Cecelia Ahern on How She Writes
a Novel a Year
The Author of ROAR on Finding Creativity in Structure
Cecelia Ahern’s new story collection, Roar, is available from Grand Central.
Who do you most wish would read your book?
I think the people I would most like to read ROAR are the people who think they know who I am and what I write. PS I Love You was a phenomenal success that I’m immensely proud of, but I wrote it 15 years ago, when I was 21 years old. I’ve written 15 novels since, which explore many different themes, characters and relationships and I think ROAR is the book that is reintroducing my writing to readers who wouldn’t ordinarily read my work, and surprising them in a good way, which is wonderful.

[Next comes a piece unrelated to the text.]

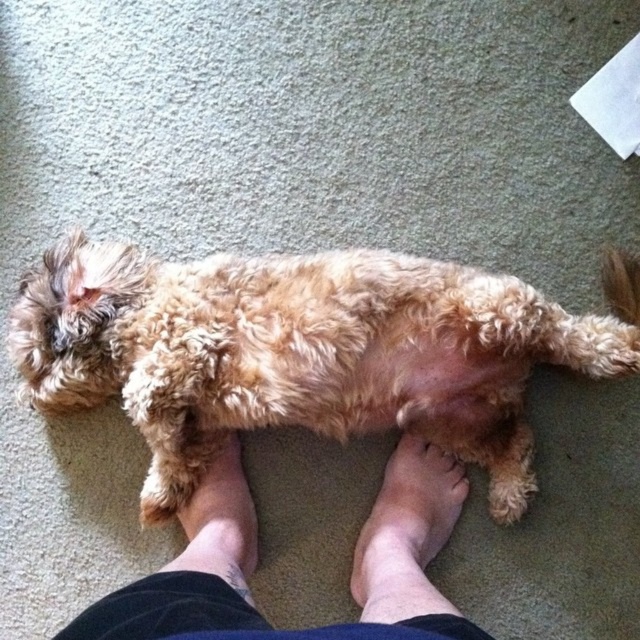
In the scene shown: Based on the scene, where is the fuzzy golden dog at center positioned in terms of coordinates?

The fuzzy golden dog at center is positioned at coordinates [307,352].

You are a photographer trying to capture a closeup of the brown furry foot at center while avoiding the barefoot feet at center. Based on their sizes, can you tell which one is easier to focus on without moving the camera?

The barefoot feet at center is much taller as brown furry foot at center, so the brown furry foot at center is smaller. Therefore, focusing on the brown furry foot at center might be easier since it requires less adjustment to frame it properly without the barefoot feet at center obstructing the shot.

What time of day do you write?
I’ve a very structured and disciplined writing routine where I begin a novel in January, I write four days a week from 9 to 6, my book is due May 31st, I edit during the summer, and I publish in the fall. As I write a novel a year this has been my discipline and though it may sound restrictive and non-creative, it feels the exact opposite. I feel very free, and focused, during the hours I have to create. I write longhand, and then when 6pm rings, I’m ready to leave the adventure in my head and face life.
How do you tackle writers block?
I’ve realized that writer’s block hits me when I don’t know how to reach a point that I can envisage in the future of the book. I just don’t know how to get there. My cure—and I touch wood as I write this—has been to stop trying to fill the gap, and get straight to writing the bit that I know. The story never intended to have a bridge to get there, what it means is that something extra has to happen on the other side. You have to leave room for the story to grow unexpectedly.
Which book(s) do you return to again and again?
My most read book is The Diary of Anne Frank. I read it as a teenager, at a similar age to Anne Frank. I too kept diaries and wanted to understand my muddled head and wandering thoughts, but I always felt haunted by the differences in our lives. I return to Rupi Kaur’s The Sun and Her Flowers, and Milk and Honey because her words speak to my soul.
What’s the best writing advice you’ve ever received?
The advice wasn’t to me personally, but I recall hearing Jay-Z say, something along the lines of, don’t give people what they want, give them what they’re not expecting. It’s what I’ve always believed and it’s powerful to have your philosophy endorsed. I never want to deliver a novel that I think people are expecting, I love the challenge of creating something unique and surprising. It’s so important to write with freedom.
What was the first book you fell in love with?
I’m not sure if it was love, but it was a kind of infatuation. The Celestine Prophecy by James Redfield came into my life at a time when I needed it. As a kind of spiritual fiction, it opened my mind to a different way of thinking and seeing the world, which has had a lasting impact on me.
Is there a book you wish you had written?
I adore The Time Traveller’s Wife by Audrey Niffenegger. It’s such a cleverly written, beautifully dark twisted unconventional love story that has so many levels and layers. I’d quite like to have created that myself.